Work to be completed:
Of the lines below, write out exactly those from the line with "20,0 | 34,800 |" through the line with "23,0 | 35,300 |", both included, and skip the rest.

Saved entries

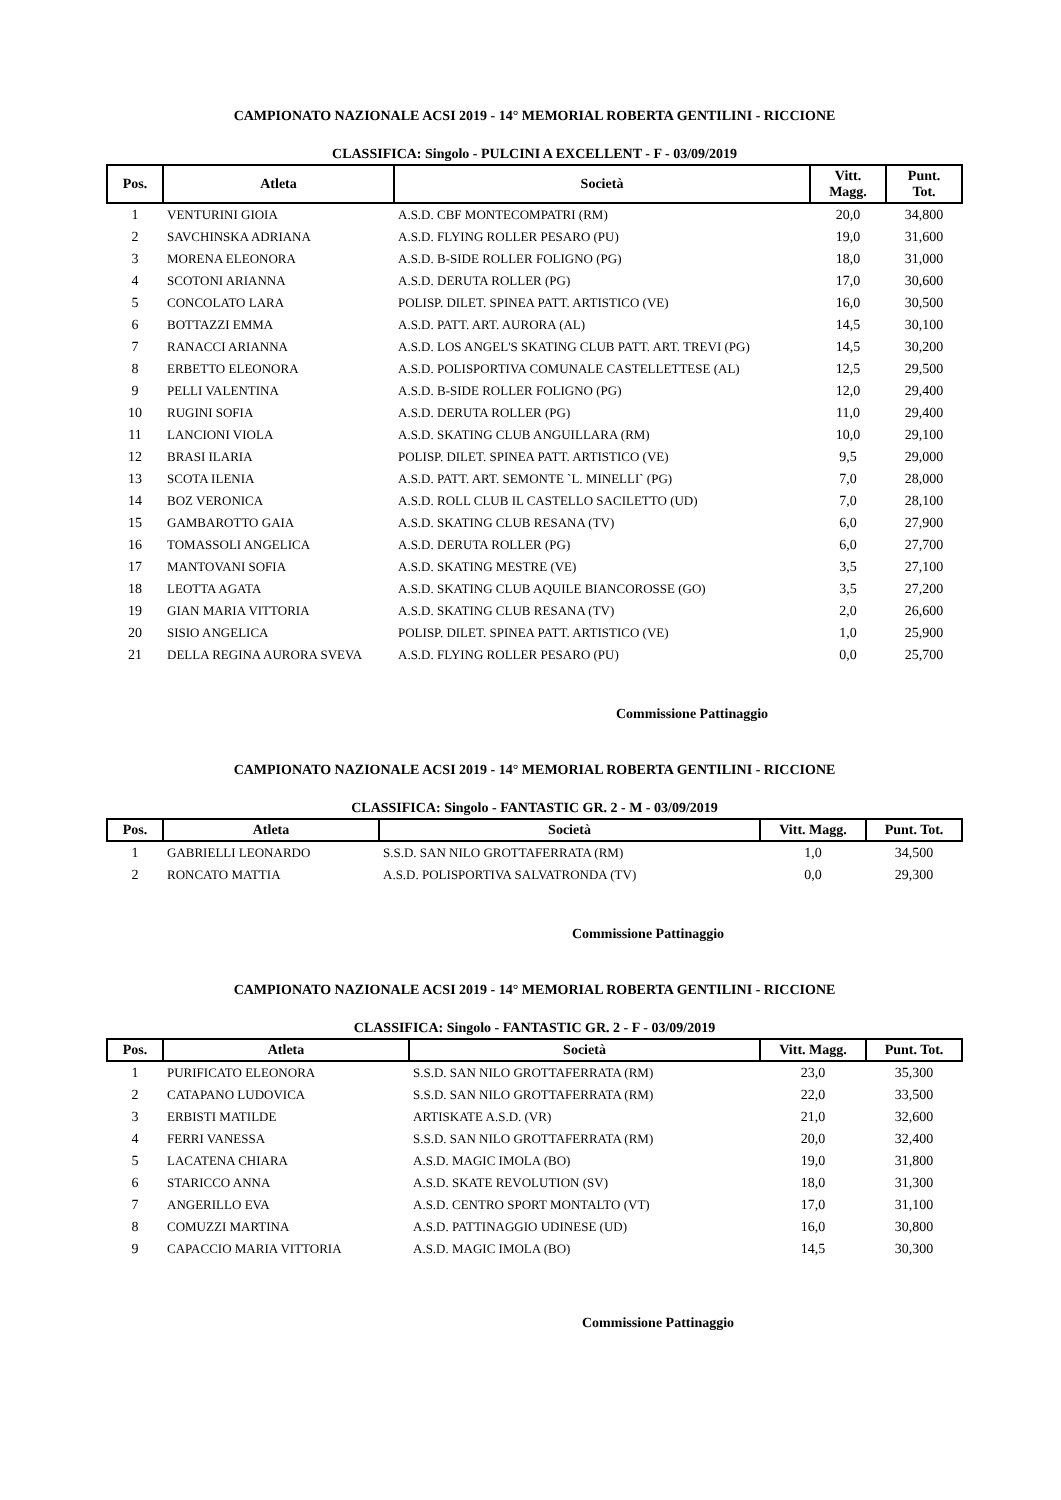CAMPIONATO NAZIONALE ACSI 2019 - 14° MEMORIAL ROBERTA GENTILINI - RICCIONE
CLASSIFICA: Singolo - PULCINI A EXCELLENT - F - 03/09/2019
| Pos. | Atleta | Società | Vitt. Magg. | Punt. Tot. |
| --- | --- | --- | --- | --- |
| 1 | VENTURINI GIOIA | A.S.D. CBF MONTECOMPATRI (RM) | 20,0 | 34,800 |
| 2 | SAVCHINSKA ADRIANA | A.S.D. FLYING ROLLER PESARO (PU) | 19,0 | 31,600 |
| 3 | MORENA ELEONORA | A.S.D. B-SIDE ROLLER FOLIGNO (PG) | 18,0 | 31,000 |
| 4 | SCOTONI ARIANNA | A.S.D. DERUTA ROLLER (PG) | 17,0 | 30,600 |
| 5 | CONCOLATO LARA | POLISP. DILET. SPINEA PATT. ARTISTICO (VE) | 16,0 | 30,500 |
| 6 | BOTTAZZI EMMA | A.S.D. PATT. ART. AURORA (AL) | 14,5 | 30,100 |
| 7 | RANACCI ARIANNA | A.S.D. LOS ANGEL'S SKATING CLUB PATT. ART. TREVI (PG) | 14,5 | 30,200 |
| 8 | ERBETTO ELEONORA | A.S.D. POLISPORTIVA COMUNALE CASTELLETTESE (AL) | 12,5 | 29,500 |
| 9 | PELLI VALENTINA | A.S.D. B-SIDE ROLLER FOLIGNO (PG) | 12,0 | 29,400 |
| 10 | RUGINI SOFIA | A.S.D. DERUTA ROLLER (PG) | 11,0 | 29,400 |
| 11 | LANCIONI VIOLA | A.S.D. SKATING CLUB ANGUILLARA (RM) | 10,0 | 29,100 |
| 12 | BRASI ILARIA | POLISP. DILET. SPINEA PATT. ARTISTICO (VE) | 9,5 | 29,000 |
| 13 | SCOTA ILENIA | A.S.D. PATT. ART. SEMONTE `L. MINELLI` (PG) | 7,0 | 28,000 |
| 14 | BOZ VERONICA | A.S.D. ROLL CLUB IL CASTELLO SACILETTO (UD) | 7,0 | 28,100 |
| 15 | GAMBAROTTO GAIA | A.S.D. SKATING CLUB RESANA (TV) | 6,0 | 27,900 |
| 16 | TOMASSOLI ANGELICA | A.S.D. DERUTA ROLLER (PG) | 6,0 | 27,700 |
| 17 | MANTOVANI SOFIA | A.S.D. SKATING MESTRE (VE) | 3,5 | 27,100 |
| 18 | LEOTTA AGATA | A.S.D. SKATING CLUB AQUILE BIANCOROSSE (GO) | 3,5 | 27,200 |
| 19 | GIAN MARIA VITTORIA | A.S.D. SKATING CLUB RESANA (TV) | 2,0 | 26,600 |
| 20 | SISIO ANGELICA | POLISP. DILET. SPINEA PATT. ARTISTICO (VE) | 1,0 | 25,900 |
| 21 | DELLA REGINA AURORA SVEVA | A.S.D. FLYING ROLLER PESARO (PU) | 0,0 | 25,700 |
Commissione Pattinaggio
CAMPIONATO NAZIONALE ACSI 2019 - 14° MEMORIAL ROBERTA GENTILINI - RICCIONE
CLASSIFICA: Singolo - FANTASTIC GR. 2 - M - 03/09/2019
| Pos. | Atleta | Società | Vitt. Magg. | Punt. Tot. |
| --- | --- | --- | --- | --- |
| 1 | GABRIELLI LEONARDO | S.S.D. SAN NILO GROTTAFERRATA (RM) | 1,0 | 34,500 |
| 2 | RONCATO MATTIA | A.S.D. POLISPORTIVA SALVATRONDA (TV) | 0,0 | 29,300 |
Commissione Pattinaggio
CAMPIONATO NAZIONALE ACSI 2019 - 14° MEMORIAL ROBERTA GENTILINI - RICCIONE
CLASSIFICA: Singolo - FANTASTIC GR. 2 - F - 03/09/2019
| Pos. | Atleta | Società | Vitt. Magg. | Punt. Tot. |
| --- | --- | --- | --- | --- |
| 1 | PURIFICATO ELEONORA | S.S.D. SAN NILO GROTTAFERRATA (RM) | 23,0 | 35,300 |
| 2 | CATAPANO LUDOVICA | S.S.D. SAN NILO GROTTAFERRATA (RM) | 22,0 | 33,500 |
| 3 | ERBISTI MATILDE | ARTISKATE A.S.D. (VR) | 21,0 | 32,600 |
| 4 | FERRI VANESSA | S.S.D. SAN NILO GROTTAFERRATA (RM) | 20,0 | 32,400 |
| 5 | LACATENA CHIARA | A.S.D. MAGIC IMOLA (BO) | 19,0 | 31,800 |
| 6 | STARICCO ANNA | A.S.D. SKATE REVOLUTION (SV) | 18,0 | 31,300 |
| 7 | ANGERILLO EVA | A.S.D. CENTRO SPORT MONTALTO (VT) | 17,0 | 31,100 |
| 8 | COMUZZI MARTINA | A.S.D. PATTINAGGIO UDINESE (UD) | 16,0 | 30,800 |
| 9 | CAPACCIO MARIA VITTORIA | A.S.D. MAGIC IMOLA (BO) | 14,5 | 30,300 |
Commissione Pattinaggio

Finished exercise:
| 1 | VENTURINI GIOIA | A.S.D. CBF MONTECOMPATRI (RM) | 20,0 | 34,800 |
| 2 | SAVCHINSKA ADRIANA | A.S.D. FLYING ROLLER PESARO (PU) | 19,0 | 31,600 |
| 3 | MORENA ELEONORA | A.S.D. B-SIDE ROLLER FOLIGNO (PG) | 18,0 | 31,000 |
| 4 | SCOTONI ARIANNA | A.S.D. DERUTA ROLLER (PG) | 17,0 | 30,600 |
| 5 | CONCOLATO LARA | POLISP. DILET. SPINEA PATT. ARTISTICO (VE) | 16,0 | 30,500 |
| 6 | BOTTAZZI EMMA | A.S.D. PATT. ART. AURORA (AL) | 14,5 | 30,100 |
| 7 | RANACCI ARIANNA | A.S.D. LOS ANGEL'S SKATING CLUB PATT. ART. TREVI (PG) | 14,5 | 30,200 |
| 8 | ERBETTO ELEONORA | A.S.D. POLISPORTIVA COMUNALE CASTELLETTESE (AL) | 12,5 | 29,500 |
| 9 | PELLI VALENTINA | A.S.D. B-SIDE ROLLER FOLIGNO (PG) | 12,0 | 29,400 |
| 10 | RUGINI SOFIA | A.S.D. DERUTA ROLLER (PG) | 11,0 | 29,400 |
| 11 | LANCIONI VIOLA | A.S.D. SKATING CLUB ANGUILLARA (RM) | 10,0 | 29,100 |
| 12 | BRASI ILARIA | POLISP. DILET. SPINEA PATT. ARTISTICO (VE) | 9,5 | 29,000 |
| 13 | SCOTA ILENIA | A.S.D. PATT. ART. SEMONTE `L. MINELLI` (PG) | 7,0 | 28,000 |
| 14 | BOZ VERONICA | A.S.D. ROLL CLUB IL CASTELLO SACILETTO (UD) | 7,0 | 28,100 |
| 15 | GAMBAROTTO GAIA | A.S.D. SKATING CLUB RESANA (TV) | 6,0 | 27,900 |
| 16 | TOMASSOLI ANGELICA | A.S.D. DERUTA ROLLER (PG) | 6,0 | 27,700 |
| 17 | MANTOVANI SOFIA | A.S.D. SKATING MESTRE (VE) | 3,5 | 27,100 |
| 18 | LEOTTA AGATA | A.S.D. SKATING CLUB AQUILE BIANCOROSSE (GO) | 3,5 | 27,200 |
| 19 | GIAN MARIA VITTORIA | A.S.D. SKATING CLUB RESANA (TV) | 2,0 | 26,600 |
| 20 | SISIO ANGELICA | POLISP. DILET. SPINEA PATT. ARTISTICO (VE) | 1,0 | 25,900 |
| 21 | DELLA REGINA AURORA SVEVA | A.S.D. FLYING ROLLER PESARO (PU) | 0,0 | 25,700 |
Commissione Pattinaggio
CAMPIONATO NAZIONALE ACSI 2019 - 14° MEMORIAL ROBERTA GENTILINI - RICCIONE
CLASSIFICA: Singolo - FANTASTIC GR. 2 - M - 03/09/2019
| Pos. | Atleta | Società | Vitt. Magg. | Punt. Tot. |
| --- | --- | --- | --- | --- |
| 1 | GABRIELLI LEONARDO | S.S.D. SAN NILO GROTTAFERRATA (RM) | 1,0 | 34,500 |
| 2 | RONCATO MATTIA | A.S.D. POLISPORTIVA SALVATRONDA (TV) | 0,0 | 29,300 |
Commissione Pattinaggio
CAMPIONATO NAZIONALE ACSI 2019 - 14° MEMORIAL ROBERTA GENTILINI - RICCIONE
CLASSIFICA: Singolo - FANTASTIC GR. 2 - F - 03/09/2019
| Pos. | Atleta | Società | Vitt. Magg. | Punt. Tot. |
| --- | --- | --- | --- | --- |
| 1 | PURIFICATO ELEONORA | S.S.D. SAN NILO GROTTAFERRATA (RM) | 23,0 | 35,300 |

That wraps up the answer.